Restate exactly the lines of the entries below, beginning with the first and ending with the line that holds "The Cincinnati Fire". Pictures are not copied.
---------- Extracted entries
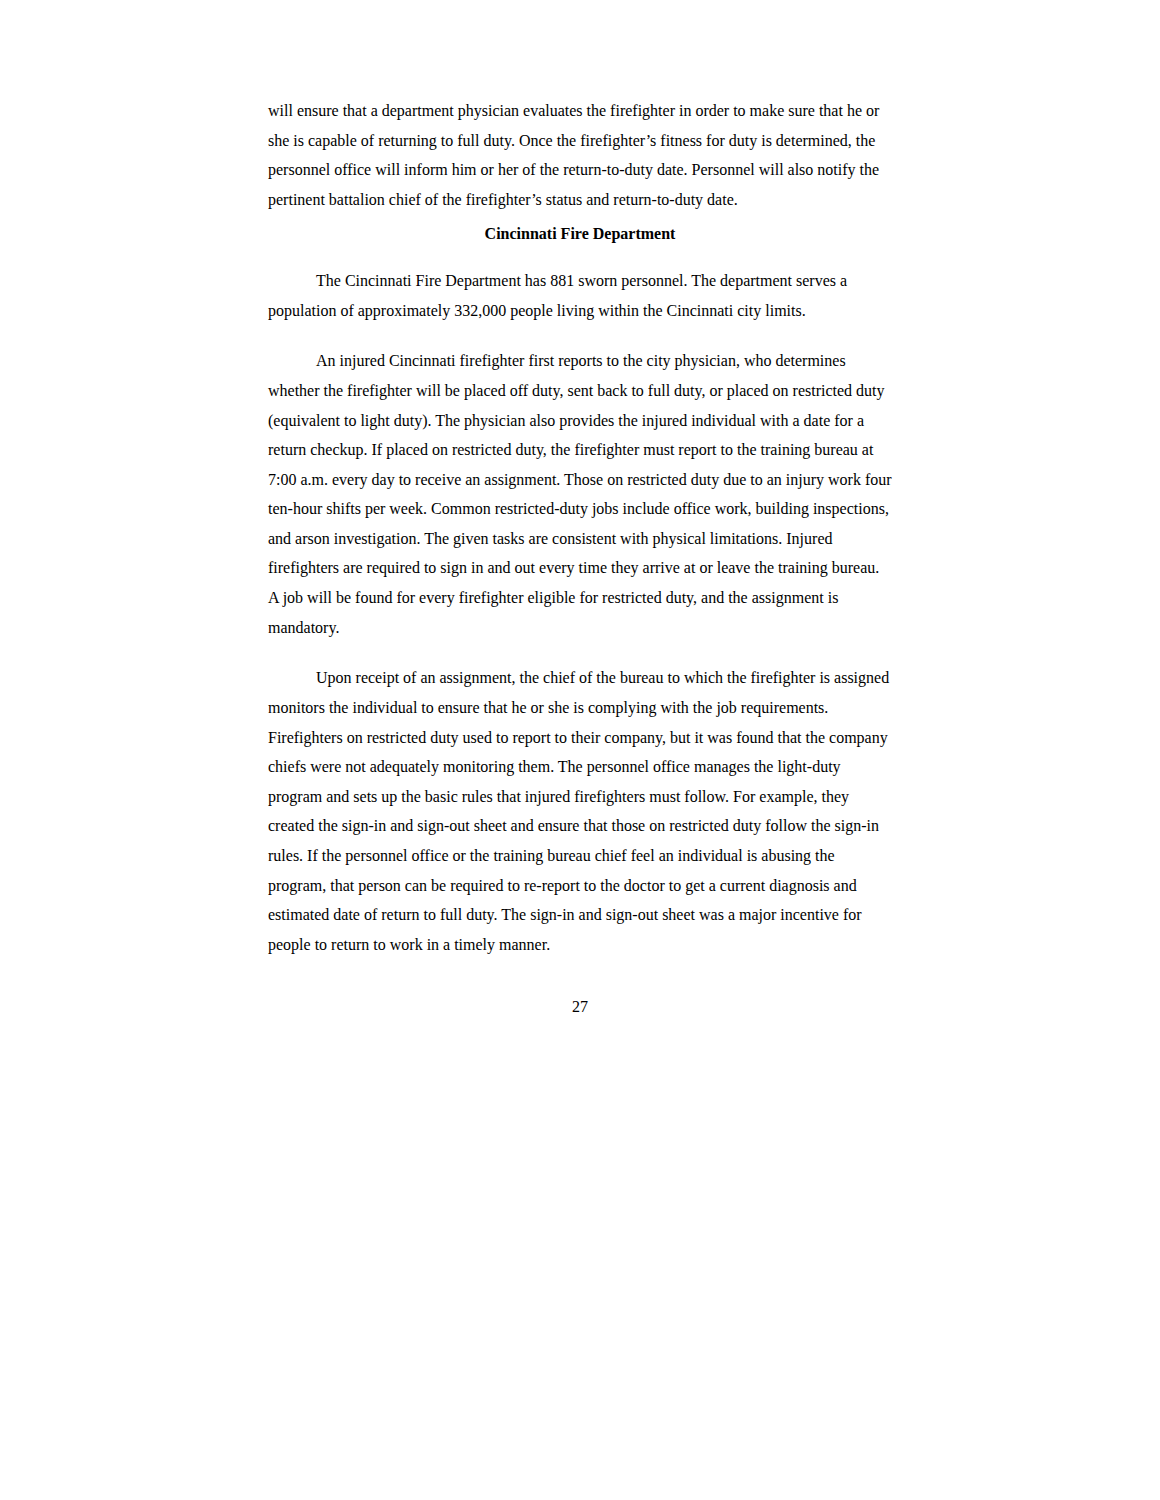will ensure that a department physician evaluates the firefighter in order to make sure that he or she is capable of returning to full duty. Once the firefighter’s fitness for duty is determined, the personnel office will inform him or her of the return-to-duty date. Personnel will also notify the pertinent battalion chief of the firefighter’s status and return-to-duty date.
Cincinnati Fire Department
The Cincinnati Fire Department has 881 sworn personnel. The department serves a population of approximately 332,000 people living within the Cincinnati city limits.
An injured Cincinnati firefighter first reports to the city physician, who determines whether the firefighter will be placed off duty, sent back to full duty, or placed on restricted duty (equivalent to light duty). The physician also provides the injured individual with a date for a return checkup. If placed on restricted duty, the firefighter must report to the training bureau at 7:00 a.m. every day to receive an assignment. Those on restricted duty due to an injury work four ten-hour shifts per week. Common restricted-duty jobs include office work, building inspections, and arson investigation. The given tasks are consistent with physical limitations. Injured firefighters are required to sign in and out every time they arrive at or leave the training bureau. A job will be found for every firefighter eligible for restricted duty, and the assignment is mandatory.
Upon receipt of an assignment, the chief of the bureau to which the firefighter is assigned monitors the individual to ensure that he or she is complying with the job requirements. Firefighters on restricted duty used to report to their company, but it was found that the company chiefs were not adequately monitoring them. The personnel office manages the light-duty program and sets up the basic rules that injured firefighters must follow. For example, they created the sign-in and sign-out sheet and ensure that those on restricted duty follow the sign-in rules. If the personnel office or the training bureau chief feel an individual is abusing the program, that person can be required to re-report to the doctor to get a current diagnosis and estimated date of return to full duty. The sign-in and sign-out sheet was a major incentive for people to return to work in a timely manner.
27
--------------------
### Task output
will ensure that a department physician evaluates the firefighter in order to make sure that he or she is capable of returning to full duty. Once the firefighter’s fitness for duty is determined, the personnel office will inform him or her of the return-to-duty date. Personnel will also notify the pertinent battalion chief of the firefighter’s status and return-to-duty date.
Cincinnati Fire Department
The Cincinnati Fire Department has 881 sworn personnel. The department serves a population of approximately 332,000 people living within the Cincinnati city limits.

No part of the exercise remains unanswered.